= Congress of Soissons =

Peace negotiations between Great Britain and Spain

The Congress of Soissons was a diplomatic conference held between a number of European powers, principally Great Britain and Spain, between 14 June 1728 and July 1729 in the French town of Soissons.
==End of the Anglo-Spanish War of 1727 and attempt to prevent a Spanish-Austrian alliance==
Along with the Convention of Pardo, it was designed to bring an end to the Anglo-Spanish War of 1727 by resolving their commercial and territorial disagreements. Spain agreed to recognise British possession of Gibraltar and Menorca in exchange for British recognition of Spanish rights in Italy. The ultimate aim of the British delegates Stephen Poyntz and Horatio Walpole was to prevent a Spanish-Austrian alliance from developing against Britain by resolving Britain's dispute with Spain as smoothly as possible. Directed by the Duke of Newcastle, the British took a relatively hard line, believing they were negotiating from a position of strength—a strategy that proved successful.

The Dutch Republic was represented at the conference by Rajan van Gosling and Cornelis Hop; France by, among others, Bufile-Hyacinthe-Toussaint de Brancas, known as the Comte de Céreste. Spain's representative included Álvaro de Navia-Osorio y Vigil. The Emperor's representatives in Soissons were Christoph Pentenrieder, Count Stefan Kinsky, and Leopold Johann Victorin von Windisch-Graetz. Johann von Reck served the British King as an advisor on Imperial affairs.
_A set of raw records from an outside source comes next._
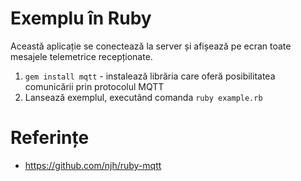 # Exemplu în Ruby

Această aplicație se conectează la server și afișează pe ecran toate mesajele telemetrice recepționate.

1. `gem install mqtt` - instalează librăria care oferă posibilitatea comunicării prin protocolul MQTT
2. Lansează exemplul, executând comanda `ruby example.rb`

# Referințe
- https://github.com/njh/ruby-mqtt

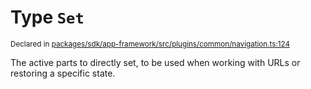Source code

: # Type `Set`
<sub>Declared in [packages/sdk/app-framework/src/plugins/common/navigation.ts:124](https://github.com/dxos/dxos/blob/4d6eae504/packages/sdk/app-framework/src/plugins/common/navigation.ts#L124)</sub>


The active parts to directly set, to be used when working with URLs or restoring a specific state.



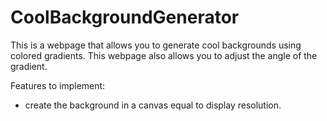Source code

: # CoolBackgroundGenerator

This is a webpage that allows you to generate cool backgrounds using colored gradients.
This webpage also allows you to adjust the angle of the gradient.

Features to implement:

- create the background in a canvas equal to display resolution.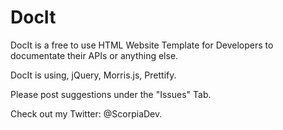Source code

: # DocIt

DocIt is a free to use HTML Website Template for Developers to documentate their APIs or anything else.

DocIt is using, jQuery, Morris.js, Prettify.


Please post suggestions under the "Issues" Tab.

Check out my Twitter: @ScorpiaDev.
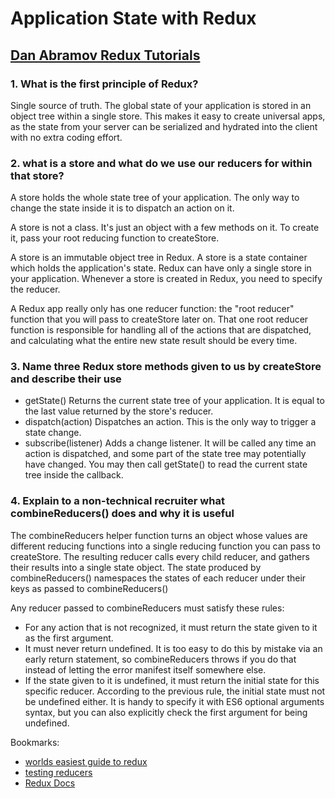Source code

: # Application State with Redux

## [Dan Abramov Redux Tutorials](https://egghead.io/courses/fundamentals-of-redux-course-from-dan-abramov-bd5cc867)

### 1. What is the first principle of Redux?

Single source of truth. The global state of your application is stored in an object tree within a single store. This makes it easy to create universal apps, as the state from your server can be serialized and hydrated into the client with no extra coding effort.

### 2. what is a store and what do we use our reducers for within that store?

A store holds the whole state tree of your application. The only way to change the state inside it is to dispatch an action on it.

A store is not a class. It's just an object with a few methods on it. To create it, pass your root reducing function to createStore.

A store is an immutable object tree in Redux. A store is a state container which holds the application's state. Redux can have only a single store in your application. Whenever a store is created in Redux, you need to specify the reducer.

A Redux app really only has one reducer function: the "root reducer" function that you will pass to createStore later on. That one root reducer function is responsible for handling all of the actions that are dispatched, and calculating what the entire new state result should be every time.

### 3. Name three Redux store methods given to us by createStore and describe their use

- getState() Returns the current state tree of your application. It is equal to the last value returned by the store's reducer.
- dispatch(action) Dispatches an action. This is the only way to trigger a state change.
- subscribe(listener) Adds a change listener. It will be called any time an action is dispatched, and some part of the state tree may potentially have changed. You may then call getState() to read the current state tree inside the callback.

### 4. Explain to a non-technical recruiter what combineReducers() does and why it is useful

The combineReducers helper function turns an object whose values are different reducing functions into a single reducing function you can pass to createStore.
The resulting reducer calls every child reducer, and gathers their results into a single state object. The state produced by combineReducers() namespaces the states of each reducer under their keys as passed to combineReducers()

Any reducer passed to combineReducers must satisfy these rules:

- For any action that is not recognized, it must return the state given to it as the first argument.
- It must never return undefined. It is too easy to do this by mistake via an early return statement, so combineReducers throws if you do that instead of letting the error manifest itself somewhere else.
- If the state given to it is undefined, it must return the initial state for this specific reducer. According to the previous rule, the initial state must not be undefined either. It is handy to specify it with ES6 optional arguments syntax, but you can also explicitly check the first argument for being undefined.

Bookmarks:

- [worlds easiest guide to redux](https://www.freecodecamp.org/news/understanding-redux-the-worlds-easiest-guide-to-beginning-redux-c695f45546f6)
- [testing reducers](https://medium.com/@netxm/testing-redux-reducers-with-jest-6653abbfe3e1)
- [Redux Docs](https://redux.js.org/)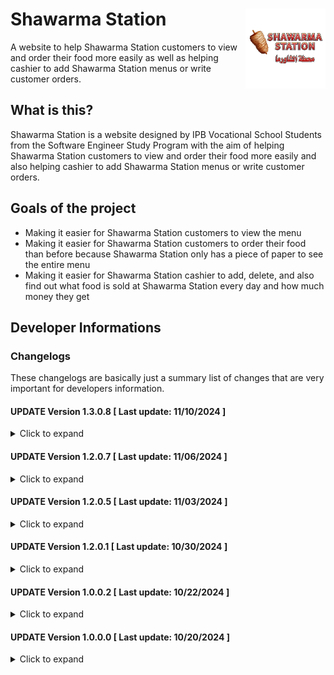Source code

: # Shawarma Station <img align="right" width="128px" src="https://github.com/McArroy/Shawarma-Station/blob/main/customer/resources/imgs/shawarma_station_logo_transparent.png" title="Shawarma Station - Logo" alt="shawarma_station_logo"/>
A website to help Shawarma Station customers to view and order their food more easily as well as helping cashier to add Shawarma Station menus or write customer orders.

## What is this?
Shawarma Station is a website designed by IPB Vocational School Students from the Software Engineer Study Program with the aim of helping Shawarma Station customers to view and order their food more easily and also helping cashier to add Shawarma Station menus or write customer orders.

## Goals of the project
- Making it easier for Shawarma Station customers to view the menu
- Making it easier for Shawarma Station customers to order their food than before because Shawarma Station only has a piece of paper to see the entire menu
- Making it easier for Shawarma Station cashier to add, delete, and also find out what food is sold at Shawarma Station every day and how much money they get

## Developer Informations
### Changelogs
These changelogs are basically just a summary list of changes that are very important for developers information.

#### UPDATE Version 1.3.0.8 [ Last update: 11/10/2024 ]
<details>
<summary>Click to expand</summary>

**[ HOSTING ]**
- Enabled hosting's domain [shawarma-station-admin.rf.gd](https://shawarma-station-admin.rf.gd) and now is fully accessible

**[ CUSTOMER ]**
- Added Shawarma Station's logo
- Added "style-responsive.css" for a standalone responsive-design to make easier to edit
- Added website icon
- Fixed overflow images by cutting them
- Fixed some known bugs
- Fixed some typos
- Fixed non-registered symbols and shown square-symbol when website opened in mobile devices
- Fixed website not updated the styles and the resources-file didn't get from the root folder
- Enabled responsive-design

</details>

#### UPDATE Version 1.2.0.7 [ Last update: 11/06/2024 ]
<details>
<summary>Click to expand</summary>

**[ CUSTOMER ]**
- Added a new style for CSS by using SCSS for a better way to edit and understand the styles
- Fixed symbols and some codes
- Fixed some typos on some codes
- Removed the old "styles.css"

</details>

#### UPDATE Version 1.2.0.5 [ Last update: 11/03/2024 ]
<details>
<summary>Click to expand</summary>

**[ ADMIN ]**
- Added Laravel's framework
> This also added Laravel's Jetstream, Livewire, etc.

**[ CUSTOMER ]**
- Fixed menus' default query to "foods" to minimize confusion between foods' and drinks' query

</details>

#### UPDATE Version 1.2.0.1 [ Last update: 10/30/2024 ]
<details>
<summary>Click to expand</summary>

**[ HOSTING ]**
- Enabled hosting's domain [shawarma-station.rf.gd](https://shawarma-station.rf.gd) and now is fully accessible

**[ CUSTOMER ]**
- Finished menu-page layout

</details>

#### UPDATE Version 1.0.0.2 [ Last update: 10/22/2024 ]
<details>
<summary>Click to expand</summary>

**[ COMMONS ]**
- Added README.md

**[ CUSTOMER ]**
- Added first-stage menu-page layout
- Finished home-page layout
- Fixed some javascript's logic-code
- Fixed javascript's code and make it more simple

</details>

#### UPDATE Version 1.0.0.0 [ Last update: 10/20/2024 ]
<details>
<summary>Click to expand</summary>

**[ COMMONS ]**
- Initial commit

</details>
==The remaining disputes result in the War of Jenkins' Ear==

It opened the way for a final treaty to be agreed between the two sides in Seville. However, many of the disputes between Britain and Spain flared up again over the next decade, leading the two states to fight each other again in the War of Jenkins' Ear in 1739.

==Bibliography==
- Browning, Reed. The Duke of Newcastle. Yale University Press, 1975.
- Dhondt, Frederik. "Bringing the Divided Powers of Europe Nearer One Another: The Congress of Soissons, 1728–1730." Nuova Antologia Militare 3 (2022): 535–642.
- Simms, Brendan. Three Victories and a Defeat: The Rise and Fall of the First British Empire. Penguin Books, 2008.